* BEGIN Source text *

From 9e85921006804bbd3aadd5b1ea49a5ae27c28fa1 Mon Sep 17 00:00:00 2001
From: Kamil Braun <kbraun@scylladb.com>
Date: Tue, 1 Jun 2021 17:46:29 +0200
Subject: [PATCH] storage_proxy: remove a feedback loop from the speculative
 retry latency metric

To handle a read request from a client, the coordinator node must send
data and digest requests to replicas, reconcile the obtained results
(by merging the obtained mutations and comparing digests), and possibly
send more requests to replicas if the digests turned out to be different
in order to perform read repair and preserve consistency of observed reads.

In contrast to writes, where coordinators send their mutation write requests
to all replicas in the replica set, for reads the coordinators send
their requests only to as many replicas as is required to achieve
the desired CL.

For example consider RF=3 and a CL=QUORUM read. Then the coordinator sends
its request to a subset of 2 nodes out of the 3 possible replicas. The
choice of the 2-node subset is random; the distribution used for the
random roll is affected by certain things such as the "cache hitrate"
metric. The details are not that relevant for this discussion.

If not all of the the initially chosen replicas
answer within a certain time period, the coordinator may send an
additional request to one more replica, hoping that this replica helps
achieving the desired CL so the entire client request succeeds. This
mechanism is called "speculative retry" and is enabled by default.

This time period - call it `T` - is chosen based on keyspace
configuration. The default value is "99.0PERCENTILE", which means that
`T` is roughly equal to the 99th percentile of the latency distribution
of previous requests (or at least the most recent requests; the
algorithm uses an exponential decay strategy to make old request less
relevant for the metric). The latencies used are the durations of whole
coordinator read requests: each such duration measurement starts before
the first replica request is sent and ends after the last replica
request is answered, among the replica requests whose results were used
for the reconciled result returned to the client (there may be more
requests sent later "in the background" - they don't affect the client
result and are not taken into account for the latency measurement).

This strategy, however, gives an undesired effect which appears
when a significant part of all requests require a speculative retry to
succeed. To explain this effect it's best to consider a scenario which
takes this to the extreme - where *all* requests require a speculative retry.

Consider RF=3 and CL=QUORUM so each read request initially uses 2
replicas. Let {A, B, C} be the set of replicas. We run a uniformly
distributed read workload.

Initially the cluster operates normally. Roughly 1/3 of all requests go
to replicas {A, B}, 1/3 go to {A, C}, and 1/3 go to {B, C}. The 99th
percentile of read request latencies is 50ms. Suppose that the average
round-trip latency between a coordinator and any replica is 10ms.

* END Source text *

Reproduce the patch description starting with "To handle a" and going on through "the desired CL.", putting "checksums" wherever "digests" appears.

* BEGIN Data supplied *

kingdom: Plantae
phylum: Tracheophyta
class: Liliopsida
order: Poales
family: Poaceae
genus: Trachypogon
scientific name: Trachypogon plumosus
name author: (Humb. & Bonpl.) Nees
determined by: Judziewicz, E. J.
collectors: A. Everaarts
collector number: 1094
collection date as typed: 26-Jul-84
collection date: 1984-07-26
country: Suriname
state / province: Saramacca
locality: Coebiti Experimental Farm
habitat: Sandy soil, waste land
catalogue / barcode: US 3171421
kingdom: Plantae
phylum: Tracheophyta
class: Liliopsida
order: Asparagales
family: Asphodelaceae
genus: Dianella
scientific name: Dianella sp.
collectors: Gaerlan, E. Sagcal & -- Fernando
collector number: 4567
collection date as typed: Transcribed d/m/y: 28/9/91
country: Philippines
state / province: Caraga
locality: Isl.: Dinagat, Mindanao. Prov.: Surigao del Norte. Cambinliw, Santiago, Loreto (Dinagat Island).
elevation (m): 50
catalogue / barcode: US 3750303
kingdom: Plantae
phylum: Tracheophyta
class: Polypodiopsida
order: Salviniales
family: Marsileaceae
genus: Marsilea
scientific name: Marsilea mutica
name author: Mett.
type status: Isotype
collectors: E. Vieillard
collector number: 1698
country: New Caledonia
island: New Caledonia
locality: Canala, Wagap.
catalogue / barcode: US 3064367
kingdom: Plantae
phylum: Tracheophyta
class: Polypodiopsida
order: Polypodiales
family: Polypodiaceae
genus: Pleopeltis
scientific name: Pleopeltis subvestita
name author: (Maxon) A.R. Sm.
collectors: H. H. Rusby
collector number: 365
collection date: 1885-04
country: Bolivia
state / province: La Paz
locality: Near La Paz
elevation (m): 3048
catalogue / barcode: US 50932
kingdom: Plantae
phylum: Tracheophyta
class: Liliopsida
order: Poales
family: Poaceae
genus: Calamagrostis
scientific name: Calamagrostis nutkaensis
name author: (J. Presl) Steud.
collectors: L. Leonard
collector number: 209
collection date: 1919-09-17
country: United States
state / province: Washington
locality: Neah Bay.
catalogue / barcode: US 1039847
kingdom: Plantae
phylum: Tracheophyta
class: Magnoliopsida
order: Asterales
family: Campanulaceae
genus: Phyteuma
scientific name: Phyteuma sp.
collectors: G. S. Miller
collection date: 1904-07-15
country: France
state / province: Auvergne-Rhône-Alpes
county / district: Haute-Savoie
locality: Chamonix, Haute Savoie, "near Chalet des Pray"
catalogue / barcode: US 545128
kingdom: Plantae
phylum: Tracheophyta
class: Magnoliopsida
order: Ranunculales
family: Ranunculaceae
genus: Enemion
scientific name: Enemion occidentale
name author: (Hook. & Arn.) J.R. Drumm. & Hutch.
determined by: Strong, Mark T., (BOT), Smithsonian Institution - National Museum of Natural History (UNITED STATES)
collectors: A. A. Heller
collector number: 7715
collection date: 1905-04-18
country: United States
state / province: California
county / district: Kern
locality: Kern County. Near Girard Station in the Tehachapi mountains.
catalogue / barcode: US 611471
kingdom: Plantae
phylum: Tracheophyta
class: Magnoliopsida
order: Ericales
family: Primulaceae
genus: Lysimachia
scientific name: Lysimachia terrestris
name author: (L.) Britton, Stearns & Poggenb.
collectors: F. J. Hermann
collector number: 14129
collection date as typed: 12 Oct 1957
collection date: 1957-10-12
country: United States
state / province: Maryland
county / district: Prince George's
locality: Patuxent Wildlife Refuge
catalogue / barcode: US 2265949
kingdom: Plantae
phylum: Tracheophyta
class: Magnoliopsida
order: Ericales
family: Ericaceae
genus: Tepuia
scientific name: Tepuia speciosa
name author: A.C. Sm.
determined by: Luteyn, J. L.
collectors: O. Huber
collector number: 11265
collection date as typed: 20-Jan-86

* END Data supplied *

## Task response
To handle a read request from a client, the coordinator node must send
data and digest requests to replicas, reconcile the obtained results
(by merging the obtained mutations and comparing checksums), and possibly
send more requests to replicas if the checksums turned out to be different
in order to perform read repair and preserve consistency of observed reads.

In contrast to writes, where coordinators send their mutation write requests
to all replicas in the replica set, for reads the coordinators send
their requests only to as many replicas as is required to achieve
the desired CL.